Parents always worry about their new and inexperienced teen drivers. However, they tend to worry even more during dangerous times on the road – like the holiday season when kids are out of school and driving more often. Statistics prove that caring parents have a good reason to be concerned. According to National Highway Traffic Safety Administration, driving fatalities rise dramatically during the busy holiday travel period. An average of 45 daily fatalities involving an alcohol-impaired driver occur over the holidays and soar to 54 per day during New Year’s Eve. Teen drivers have to deal with not only making their own wise decisions, but also the consequences of other drivers that may make poor ones.
So, what’s a concerned parent to do? Should we ban driving altogether? Should we hide our teen’s keys and pretend to go on an all out search? Don’t be THAT parent. Instead, talk to your teen driver about the dangers that the holidays present on the roads. It’s the perfect time to set boundaries. “It’s important for parents to set rules and stick with them, especially over the holidays,” states Kirk Bressette, General Manager of Drive Smart Georgia.

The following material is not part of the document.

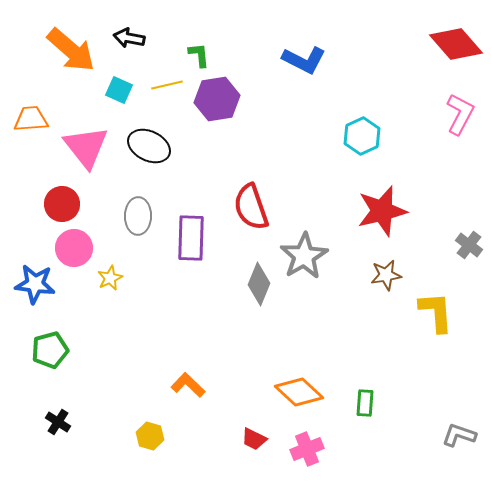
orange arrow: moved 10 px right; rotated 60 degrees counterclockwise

A good starting point is introducing a Teen Driver Contract, like one by AAA. Before signing it, discuss that unsupervised driving is a privilege that comes with a set of rules and regulations. It’s important to address issues like nighttime driving and the number of passengers allowed in the car. Setting up driving rules and consequences not only drives safety home, but a signed contract can also add to your own peace of mind.
Below are some examples of safety rules for new teen drivers:
- Check in with a parent every time you drive.
- Do not take unnecessary risks while driving.
- Obey all traffic laws, signs and speed limits.
Examples of violations and consequences include:
- Speeding ticket – Lose driving privileges for two months.
- Using cell phone while driving – Lose driving privileges for two weeks.
- Didn’t make all passengers wear seat belts – Lose privileges for one month.
- Lied about where going with car – Lose driving privileges for one month.
- Coming home late without calling – Lose driving privileges for two weeks.
- Too many passengers in the car – Lose driving privileges for one month.
- Used alcohol or drugs before driving – Lose driving privileges for three months.
The violations and consequences are entirely up to you. It’s important to get buy-in from your new driver. This can go a long way to ensure a safe, stress-free holiday season for new teen drivers and their concerned parents – LIKE YOU!